Problem details ::
Pull out each line of the records holding the string "received".

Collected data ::

=== Begin Enclosure ===

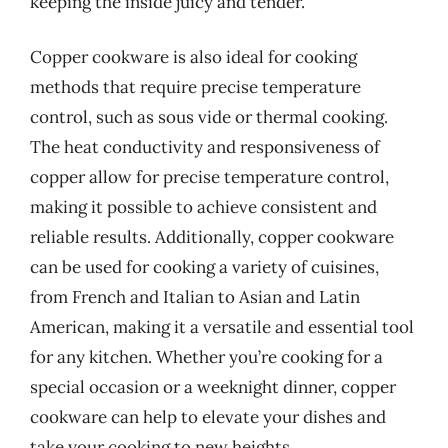
keeping the inside juicy and tender.
Copper cookware is also ideal for cooking
methods that require precise temperature
control, such as sous vide or thermal cooking.
The heat conductivity and responsiveness of
copper allow for precise temperature control,
making it possible to achieve consistent and
reliable results. Additionally, copper cookware
can be used for cooking a variety of cuisines,
from French and Italian to Asian and Latin
American, making it a versatile and essential tool
for any kitchen. Whether you’re cooking for a
special occasion or a weeknight dinner, copper
cookware can help to elevate your dishes and
take your cooking to new heights.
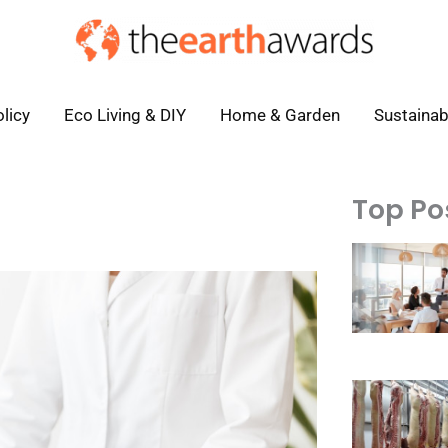
licy
Eco Living & DIY
Home & Garden
Sustainab
Top Po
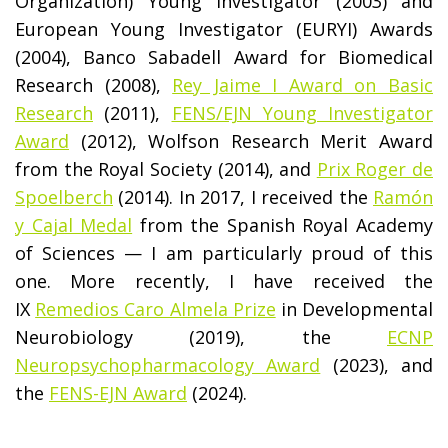
Organization) Young Investigator (2003) and
European Young Investigator (EURYI) Awards
(2004), Banco Sabadell Award for Biomedical
Research (2008),
Rey Jaime I Award on Basic
Research
(2011),
FENS/EJN Young Investigator
Award
(2012), Wolfson Research Merit Award
from the Royal Society (2014), and
Prix Roger de
Spoelberch
(2014). In 2017, I received the
Ramón
y Cajal Medal
from the Spanish Royal Academy
of Sciences — I am particularly proud of this
one. More recently, I have received the
IX
Remedios Caro Almela Prize
in Developmental
Neurobiology (2019), the
ECNP
Neuropsychopharmacology Award
(2023), and
the
FENS-EJN Award
(2024).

=== End Enclosure ===

Response to the task ::
(2014). In 2017, I received the
one. More recently, I have received the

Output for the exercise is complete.